You’re right. My mother-in-law lives next to a farm. When we go visit my car is filthy within a day from the dust that blows in from the fields.
Somehow I don’t think the food is “free”. These farms tend to charge the same prices as a supermarket. I’ve never found any bargins.
Cool! Put in a hog farm on one side and a dairy on the other.
On a bus in Mitaka Japan I saw a farm field with 3 story condos in the background next to factories. Limited space. Expensive too.
Course, if this were all Marijuana, then I think the project would work well.
Even if the farmers don't after the first harvest.
Good Neighbors the series comes to mind.
Yeah, but the produce isn’t for exclusive use of the tenants. It will be sold through other channels. The artists rendering shows what appears to be a large community garden plot, not a true farm.
The one mentioned in Davis, CA is 3.5-acres and can produce up to 25,000 pounds of produce an acre in peak season. It has 60 apartments. Assuming 2.5 people per apartment, that’s about 700 pounds of food per year per resident!
The farm in question will be stripped bare in no time (probably at night) - if not by the hundreds of residents, then by animals.
After the first crop, the place will go mainly to weed, but half-hearted efforts by a handful of residents could get in a second season crop, and yes, some hippy snowflakes will be out there pulling various insects off the plants and hand pulling weeds until they get dirty, get bitten, break a nail or all three on the same day - suddenly there will be other things to do like go to Wholefoods ....

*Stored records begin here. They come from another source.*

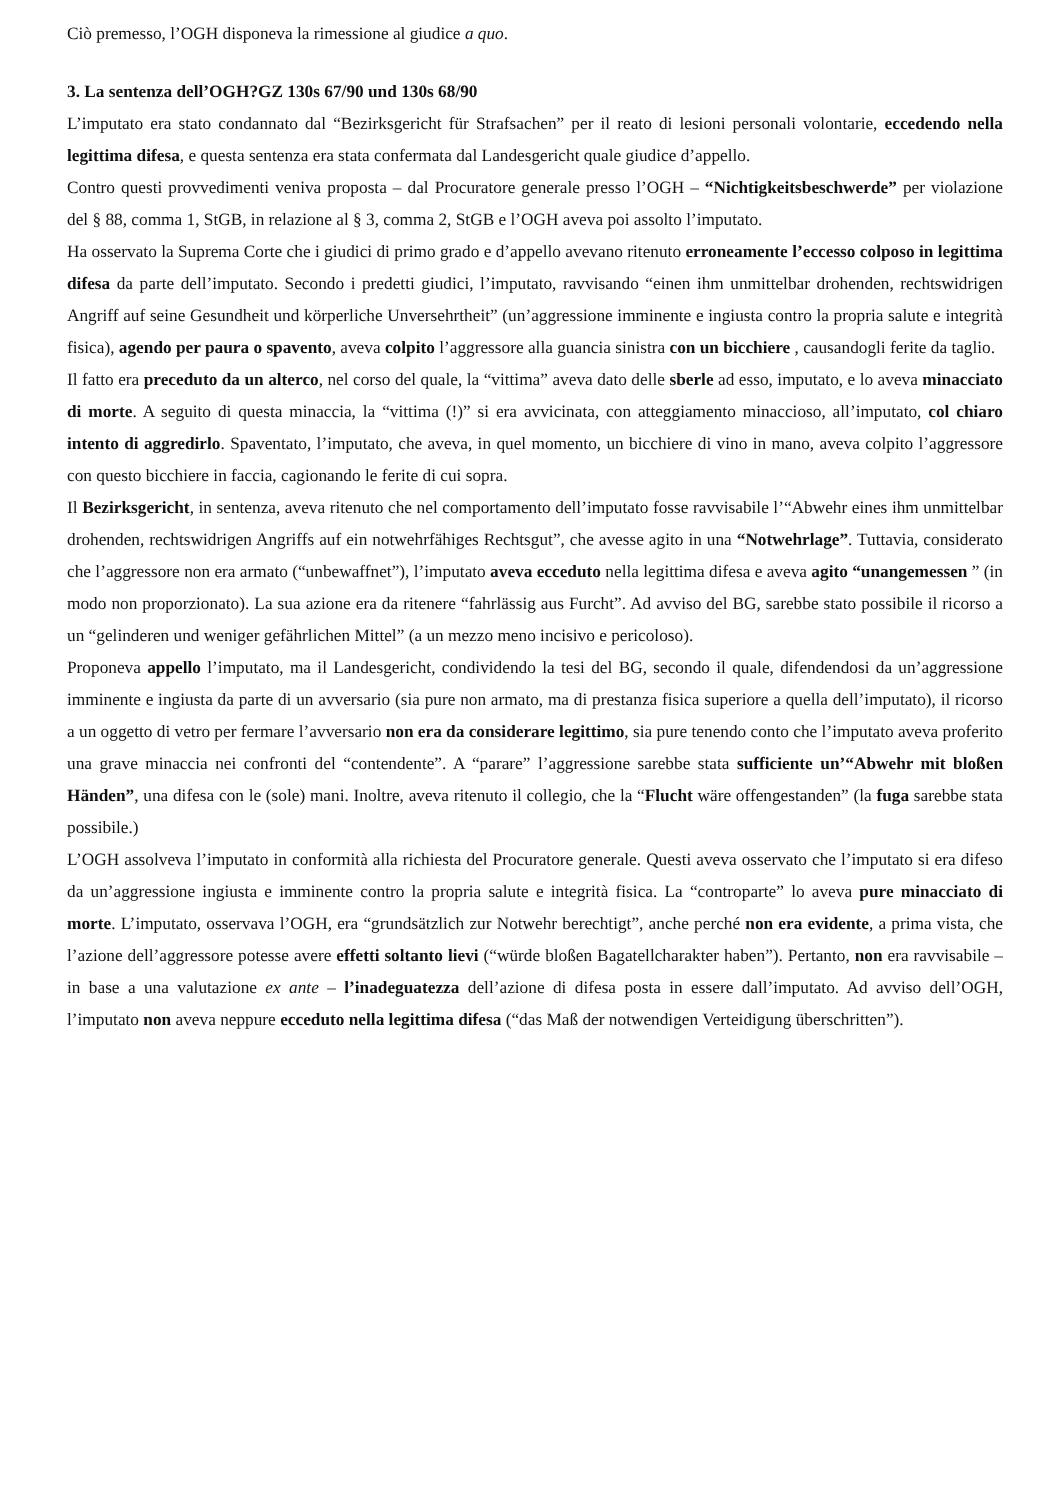Ciò premesso, l’OGH disponeva la rimessione al giudice a quo.
3. La sentenza dell’OGH?GZ 130s 67/90 und 130s 68/90
L’imputato era stato condannato dal “Bezirksgericht für Strafsachen” per il reato di lesioni personali volontarie, eccedendo nella legittima difesa, e questa sentenza era stata confermata dal Landesgericht quale giudice d’appello.
Contro questi provvedimenti veniva proposta – dal Procuratore generale presso l’OGH – “Nichtigkeitsbeschwerde” per violazione del § 88, comma 1, StGB, in relazione al § 3, comma 2, StGB e l’OGH aveva poi assolto l’imputato.
Ha osservato la Suprema Corte che i giudici di primo grado e d’appello avevano ritenuto erroneamente l’eccesso colposo in legittima difesa da parte dell’imputato. Secondo i predetti giudici, l’imputato, ravvisando “einen ihm unmittelbar drohenden, rechtswidrigen Angriff auf seine Gesundheit und körperliche Unversehrtheit” (un’aggressione imminente e ingiusta contro la propria salute e integrità fisica), agendo per paura o spavento, aveva colpito l’aggressore alla guancia sinistra con un bicchiere , causandogli ferite da taglio.
Il fatto era preceduto da un alterco, nel corso del quale, la “vittima” aveva dato delle sberle ad esso, imputato, e lo aveva minacciato di morte. A seguito di questa minaccia, la “vittima (!)” si era avvicinata, con atteggiamento minaccioso, all’imputato, col chiaro intento di aggredirlo. Spaventato, l’imputato, che aveva, in quel momento, un bicchiere di vino in mano, aveva colpito l’aggressore con questo bicchiere in faccia, cagionando le ferite di cui sopra.
Il Bezirksgericht, in sentenza, aveva ritenuto che nel comportamento dell’imputato fosse ravvisabile l’“Abwehr eines ihm unmittelbar drohenden, rechtswidrigen Angriffs auf ein notwehrfähiges Rechtsgut”, che avesse agito in una “Notwehrlage”. Tuttavia, considerato che l’aggressore non era armato (“unbewaffnet”), l’imputato aveva ecceduto nella legittima difesa e aveva agito “unangemessen ” (in modo non proporzionato). La sua azione era da ritenere “fahrlässig aus Furcht”. Ad avviso del BG, sarebbe stato possibile il ricorso a un “gelinderen und weniger gefährlichen Mittel” (a un mezzo meno incisivo e pericoloso).
Proponeva appello l’imputato, ma il Landesgericht, condividendo la tesi del BG, secondo il quale, difendendosi da un’aggressione imminente e ingiusta da parte di un avversario (sia pure non armato, ma di prestanza fisica superiore a quella dell’imputato), il ricorso a un oggetto di vetro per fermare l’avversario non era da considerare legittimo, sia pure tenendo conto che l’imputato aveva proferito una grave minaccia nei confronti del “contendente”. A “parare” l’aggressione sarebbe stata sufficiente un’“Abwehr mit bloßen Händen”, una difesa con le (sole) mani. Inoltre, aveva ritenuto il collegio, che la “Flucht wäre offengestanden” (la fuga sarebbe stata possibile.)
L’OGH assolveva l’imputato in conformità alla richiesta del Procuratore generale. Questi aveva osservato che l’imputato si era difeso da un’aggressione ingiusta e imminente contro la propria salute e integrità fisica. La “controparte” lo aveva pure minacciato di morte. L’imputato, osservava l’OGH, era “grundsätzlich zur Notwehr berechtigt”, anche perché non era evidente, a prima vista, che l’azione dell’aggressore potesse avere effetti soltanto lievi (“würde bloßen Bagatellcharakter haben”). Pertanto, non era ravvisabile – in base a una valutazione ex ante – l’inadeguatezza dell’azione di difesa posta in essere dall’imputato. Ad avviso dell’OGH, l’imputato non aveva neppure ecceduto nella legittima difesa (“das Maß der notwendigen Verteidigung überschritten”).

The Olson family cherry stand in Sunnyvale is shutting down. They used to have big cherry orchards right along El Camino. One of the last orchards in the area just got torn out in Los Gatos.
In the Soviet Union this would have been called a collective.
The peaches in northeast Washington state are sold in local farmers markets in NE WA and North Idaho. In late August, they are at perfection ripeness! You cannot get a peach perfectly tree ripened in any supermarket.
I used to have a nice apricot next to the street. Every summer I would wake one morning to find it stripped bare by nighttime thieves. I finally tore it out.
The pilgrims tried it because it sounded good.....until the lazy ones decided others could do the work, and they, the lazys, could reap rewards they din’t work for.